Posts: 25
Registered: ‎01-10-2017

Spark Streaming : How to make spark distribution of RDD's across cluster

We have a spark streaming application running on a cluster managed by the yarn ..i see the job is very slow and see uneven distribution

as shown in the picture where i have highlighted one node taking most of rdd's




From research found that we can repartition or colasace ...but little lost on which one to use ...

Would grealty appreciate if any of the experts in the community will help out as we are new to Spark



Posts: 642
Topics: 3
Kudos: 119
Solutions: 67
Registered: ‎08-16-2016

Re: Spark Streaming : How to make spark distribution of RDD's across cluster

Can't see the pic yet (mods need to approve it).

Both methods change the number of partitions.
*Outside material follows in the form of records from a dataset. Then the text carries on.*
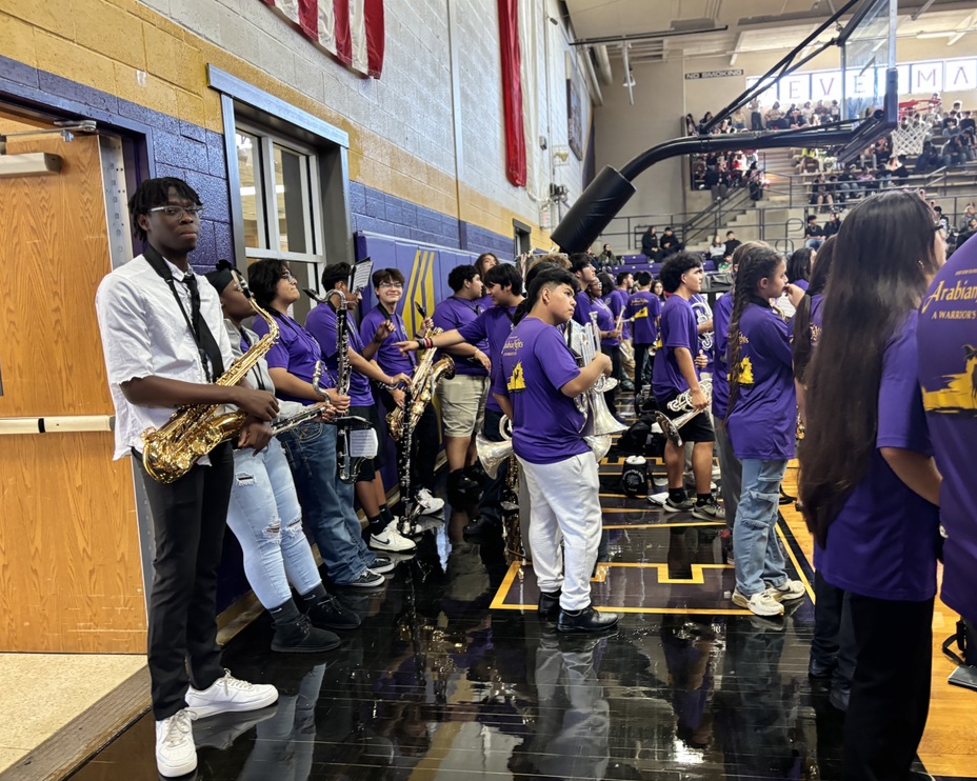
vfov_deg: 51.5
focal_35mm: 28
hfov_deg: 62.2
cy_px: 381
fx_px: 809
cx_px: 513
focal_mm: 5.96
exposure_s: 1/60
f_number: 1.6
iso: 320
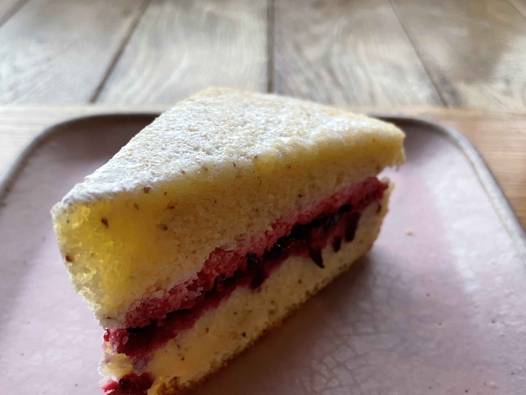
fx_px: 486
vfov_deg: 44.0
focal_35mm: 32
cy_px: 226
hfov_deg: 56.8
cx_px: 257
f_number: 1.6
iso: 125
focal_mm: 4.2
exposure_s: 1/95
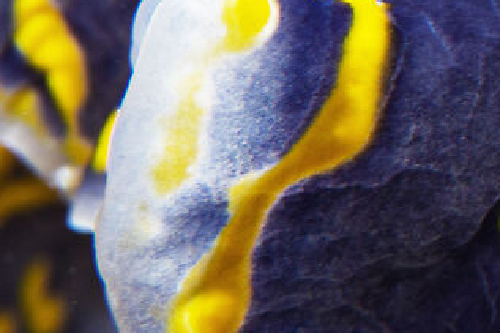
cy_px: -95
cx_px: 1036
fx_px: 11049
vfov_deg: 1.7
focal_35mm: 796
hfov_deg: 2.6
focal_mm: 105
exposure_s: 1/125
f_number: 20
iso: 100
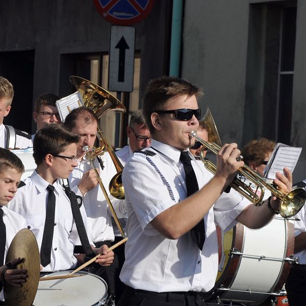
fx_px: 2027
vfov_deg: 8.6
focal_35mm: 203
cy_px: 154
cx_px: 203
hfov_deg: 8.6
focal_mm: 105
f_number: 10
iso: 400
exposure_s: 1/1600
Repartition is usually used to increase the number while coalesce reduces it. The major difference is in the shuffle. Repartition, or increasing the number of partitions, will always induce a shuffle operation. Coalesce can also but has the change to not if it is able to collapse multiple partitions within the same executor, if not it will shuffle the data off.

Shuffle, as always, is an expensive operation. So you must determine if the cost is worth for the overall job performance.

Can you share the number of executors, number of partitions, number of workers, and any other stats around this to help better understand what is happening since the pic is not available yet?